Leaking information without getting caught is difficult. It’s almost impossible to maintain privacy in the Internet Age. The WikiLeaks platform seems to have been secure—Bradley Manning was caught not because of a technological flaw, but because someone he trusted betrayed him—but the U.S. government seems to have successfully destroyed it as a platform. None of the spin-offs have risen to become viable yet. The New Yorker recently unveiled its Strongbox platform for leaking material, which is still new but looks good. This link contains the best advice on how to leak information to the press via phone, email, or the post office. The National Whistleblowers Center has a page on national-security whistle-blowers and their rights.
Leaking information is also very dangerous. The Obama Administration has embarked on a war on whistle-blowers, pursuing them—both legally and through intimidation—further than any previous administration has done. Mark Klein, Thomas Drake, and William Binney have all been persecuted for exposing technical details of our surveillance state. Bradley Manning has been treated cruelly and inhumanly—and possibly tortured — for his more-indiscriminate leaking of State Department secrets.

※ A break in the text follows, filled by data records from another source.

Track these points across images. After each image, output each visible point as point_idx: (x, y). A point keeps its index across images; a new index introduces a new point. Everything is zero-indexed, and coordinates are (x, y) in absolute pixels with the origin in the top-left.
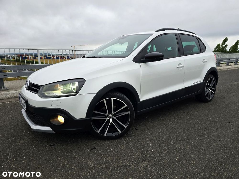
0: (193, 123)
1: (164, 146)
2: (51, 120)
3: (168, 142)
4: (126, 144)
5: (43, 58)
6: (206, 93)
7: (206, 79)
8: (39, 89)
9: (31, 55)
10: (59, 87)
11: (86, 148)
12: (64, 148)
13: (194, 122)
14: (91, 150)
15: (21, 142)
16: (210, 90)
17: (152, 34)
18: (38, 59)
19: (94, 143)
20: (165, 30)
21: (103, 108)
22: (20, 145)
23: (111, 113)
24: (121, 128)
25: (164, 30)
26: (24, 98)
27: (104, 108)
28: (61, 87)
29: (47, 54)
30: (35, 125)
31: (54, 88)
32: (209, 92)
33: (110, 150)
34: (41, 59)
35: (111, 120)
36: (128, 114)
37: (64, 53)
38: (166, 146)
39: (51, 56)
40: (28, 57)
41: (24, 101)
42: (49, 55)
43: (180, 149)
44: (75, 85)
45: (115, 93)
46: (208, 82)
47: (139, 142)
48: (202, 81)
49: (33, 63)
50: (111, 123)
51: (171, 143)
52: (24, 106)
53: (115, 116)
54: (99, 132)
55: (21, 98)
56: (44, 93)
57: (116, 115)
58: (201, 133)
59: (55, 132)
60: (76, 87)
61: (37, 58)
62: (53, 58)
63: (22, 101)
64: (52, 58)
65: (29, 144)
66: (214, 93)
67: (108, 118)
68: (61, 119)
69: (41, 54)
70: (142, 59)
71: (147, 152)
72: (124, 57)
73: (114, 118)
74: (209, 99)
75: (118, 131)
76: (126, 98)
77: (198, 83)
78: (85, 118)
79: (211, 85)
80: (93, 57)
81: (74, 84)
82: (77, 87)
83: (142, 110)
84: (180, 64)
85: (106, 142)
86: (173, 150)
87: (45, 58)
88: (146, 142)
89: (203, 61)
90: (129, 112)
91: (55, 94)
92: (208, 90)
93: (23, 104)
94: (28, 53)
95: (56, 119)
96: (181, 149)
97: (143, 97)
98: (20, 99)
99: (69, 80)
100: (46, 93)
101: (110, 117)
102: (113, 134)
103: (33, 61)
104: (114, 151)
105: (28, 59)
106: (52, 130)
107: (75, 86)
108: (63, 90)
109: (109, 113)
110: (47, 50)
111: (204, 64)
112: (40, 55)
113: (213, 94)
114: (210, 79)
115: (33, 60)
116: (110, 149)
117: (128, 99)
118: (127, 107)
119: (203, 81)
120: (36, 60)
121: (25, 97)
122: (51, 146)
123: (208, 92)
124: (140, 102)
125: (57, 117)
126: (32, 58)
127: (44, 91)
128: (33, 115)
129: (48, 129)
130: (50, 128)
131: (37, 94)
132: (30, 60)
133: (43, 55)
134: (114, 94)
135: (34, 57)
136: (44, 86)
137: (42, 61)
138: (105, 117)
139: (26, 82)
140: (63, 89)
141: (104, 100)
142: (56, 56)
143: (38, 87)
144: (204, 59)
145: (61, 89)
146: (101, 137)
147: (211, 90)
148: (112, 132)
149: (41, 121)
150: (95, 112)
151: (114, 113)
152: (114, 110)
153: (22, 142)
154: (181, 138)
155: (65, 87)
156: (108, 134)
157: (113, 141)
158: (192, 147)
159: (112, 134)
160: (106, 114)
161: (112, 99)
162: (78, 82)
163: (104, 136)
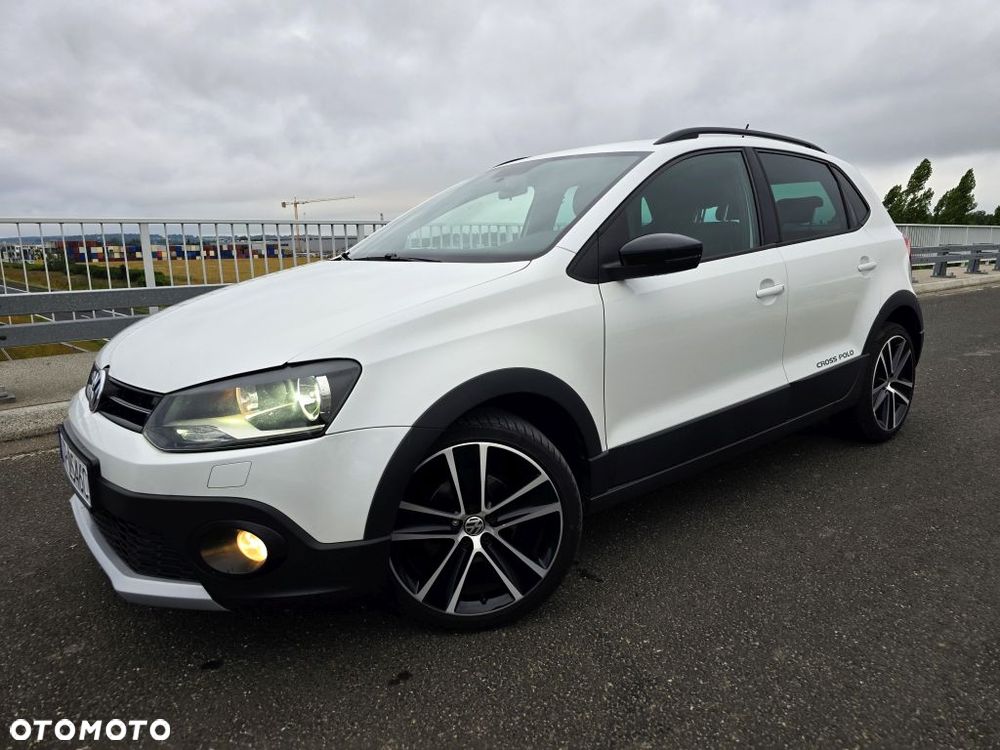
0: (833, 540)
1: (720, 657)
2: (205, 554)
3: (737, 638)
4: (545, 652)
5: (166, 254)
6: (875, 402)
7: (873, 343)
8: (152, 407)
9: (114, 240)
10: (241, 401)
11: (368, 676)
12: (267, 676)
13: (835, 534)
14: (392, 683)
15: (67, 651)
16: (889, 388)
17: (644, 155)
18: (141, 259)
19: (404, 646)
20: (696, 137)
21: (442, 486)
22: (63, 668)
23: (479, 510)
24: (524, 578)
25: (692, 134)
26: (82, 451)
27: (444, 488)
28: (248, 399)
29: (181, 236)
30: (134, 574)
31: (221, 407)
32: (886, 399)
33: (476, 681)
34: (156, 259)
35: (476, 540)
36: (554, 513)
37: (255, 231)
38: (728, 658)
39: (198, 244)
40: (99, 250)
41: (80, 463)
42: (188, 243)
43: (792, 668)
44: (313, 389)
45: (494, 421)
46: (881, 355)
47: (606, 637)
48: (858, 353)
49: (119, 276)
50: (479, 554)
51: (747, 641)
52: (83, 485)
53: (493, 525)
54: (421, 596)
55: (66, 448)
56: (173, 429)
57: (500, 519)
58: (875, 591)
59: (222, 608)
60: (319, 400)
61: (138, 255)
62: (208, 254)
63: (71, 465)
64: (204, 253)
65: (107, 658)
66: (907, 401)
67: (463, 534)
68: (252, 547)
69: (156, 240)
70: (607, 266)
71: (645, 687)
72: (530, 257)
73: (493, 532)
74: (886, 429)
75: (507, 591)
76: (545, 441)
77: (843, 360)
78: (361, 537)
79: (896, 370)
80: (388, 258)
81: (307, 385)
82: (323, 398)
83: (610, 492)
84: (768, 282)
85: (456, 645)
86: (762, 676)
87: (174, 253)
88: (635, 640)
89: (861, 266)
90: (556, 507)
91: (220, 429)
92: (884, 388)
93: (78, 478)
94: (101, 235)
95: (227, 548)
96: (797, 671)
97: (617, 433)
98: (65, 454)
99: (286, 365)
100: (182, 428)
101: (473, 527)
102: (484, 603)
103: (123, 268)
104: (495, 686)
105: (100, 260)
106: (209, 597)
107: (312, 394)
108: (259, 413)
109: (469, 512)
110: (182, 224)
111: (866, 277)
112: (152, 243)
113: (902, 405)
114: (889, 341)
115: (121, 263)
116: (476, 679)
117: (551, 446)
118: (548, 481)
119: (863, 353)
120: (135, 265)
121: (83, 447)
122: (206, 667)
123: (883, 395)
124: (600, 456)
125: (233, 538)
126: (117, 256)
127: (171, 421)
128: (123, 529)
129: (193, 592)
130: (201, 587)
131: (140, 432)
132: (107, 264)
133: (162, 242)
134: (491, 425)
135: (124, 249)
136: (174, 398)
137: (160, 269)
138: (448, 528)
139: (92, 372)
140: (261, 408)
141: (448, 452)
142: (221, 247)
143: (146, 398)
144: (865, 259)
145: (249, 407)
146: (432, 622)
147: (893, 391)
148: (483, 598)
149: (159, 555)
150: (405, 506)
151: (489, 511)
152: (492, 499)
153: (73, 648)
154: (790, 617)
155: (269, 401)
156: (462, 603)
157: (488, 636)
158: (846, 661)
159: (479, 602)
160: (454, 517)
161: (484, 446)
162: (330, 377)
163: (448, 615)
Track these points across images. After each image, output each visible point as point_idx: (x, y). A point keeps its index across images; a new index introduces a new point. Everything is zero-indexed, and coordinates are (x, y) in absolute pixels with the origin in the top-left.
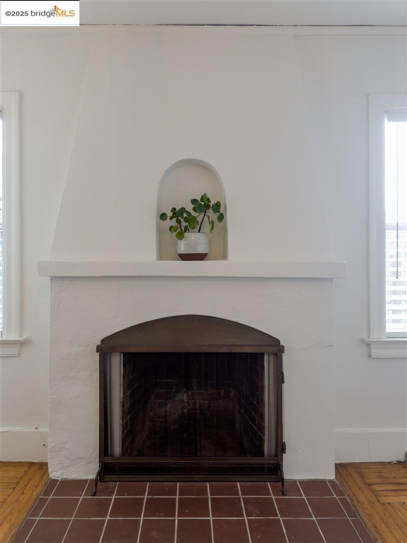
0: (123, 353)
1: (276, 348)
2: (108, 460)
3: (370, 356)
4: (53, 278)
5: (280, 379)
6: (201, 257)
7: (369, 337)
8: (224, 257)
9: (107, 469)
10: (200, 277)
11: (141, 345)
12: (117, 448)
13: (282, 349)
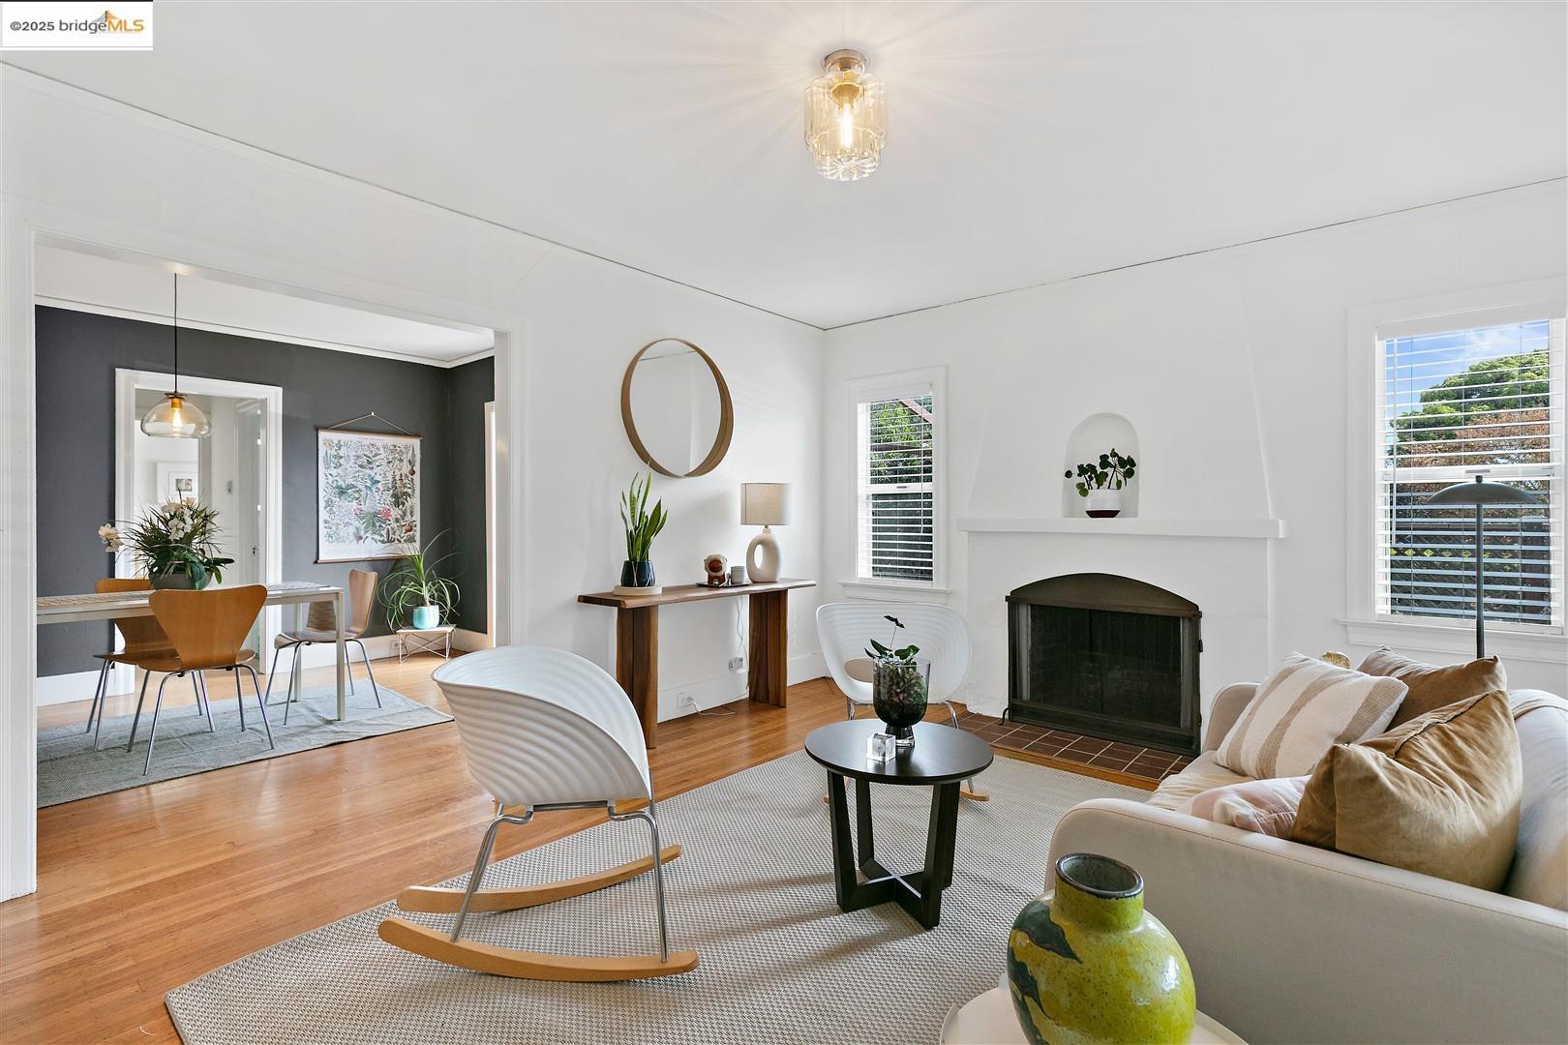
0: (1031, 605)
1: (1193, 613)
2: (1017, 702)
3: (1348, 642)
4: (970, 533)
5: (1198, 647)
6: (1112, 514)
7: (1346, 618)
8: (1136, 515)
9: (1015, 709)
10: (1103, 534)
11: (1045, 598)
12: (1026, 694)
13: (1199, 615)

The Obama Administration’s actions against the Associated Press, its persecution of Julian Assange, and its unprecedented prosecution of Manning on charges of “aiding the enemy” demonstrate how far it’s willing to go to intimidate whistle-blowers—as well as the journalists who talk to them.
But whistle-blowing is vital, even more broadly than in government spying. It’s necessary for good government, and to protect us from abuse of power.
We need details on the full extent of the FBI’s spying capabilities. We don’t know what information it routinely collects on American citizens, what extra information it collects on those on various watch lists, and what legal justifications it invokes for its actions. We don’t know its plans for future data collection. We don’t know what scandals and illegal actions—either past or present—are currently being covered up.
We also need information about what data the NSA gathers, either domestically or internationally. We don’t know how much it collects surreptitiously, and how much it relies on arrangements with various companies. We don’t know how much it uses password cracking to get at encrypted data, and how much it exploits existing system vulnerabilities. We don’t know whether it deliberately inserts backdoors into systems it wants to monitor, either with or without the permission of the communications-system vendors.
And we need details about the sorts of analysis the organizations perform. We don’t know what they quickly cull at the point of collection, and what they store for later analysis—and how long they store it. We don’t know what sort of database profiling they do, how extensive their CCTV and surveillance-drone analysis is, how much they perform behavioral analysis, or how extensively they trace friends of people on their watch lists.
We don’t know how big the U.S. surveillance apparatus is today, either in terms of money and people or in terms of how many people are monitored or how much data is collected. Modern technology makes it possible to monitor vastly more people—yesterday’s NSA revelations demonstrate that they could easily surveil everyone—than could ever be done manually.
Whistle-blowing is the moral response to immoral activity by those in power. What’s important here are government programs and methods, not data about individuals. I understand I am asking for people to engage in illegal and dangerous behavior. Do it carefully and do it safely, but—and I am talking directly to you, person working on one of these secret and probably illegal programs—do it.
If you see something, say something. There are many people in the U.S. that will appreciate and admire you.
For the rest of us, we can help by protesting this war on whistle-blowers. We need to force our politicians not to punish them—to investigate the abuses and not the messengers—and to ensure that those unjustly persecuted can obtain redress.
Our government is putting its own self-interest ahead of the interests of the country. That needs to change.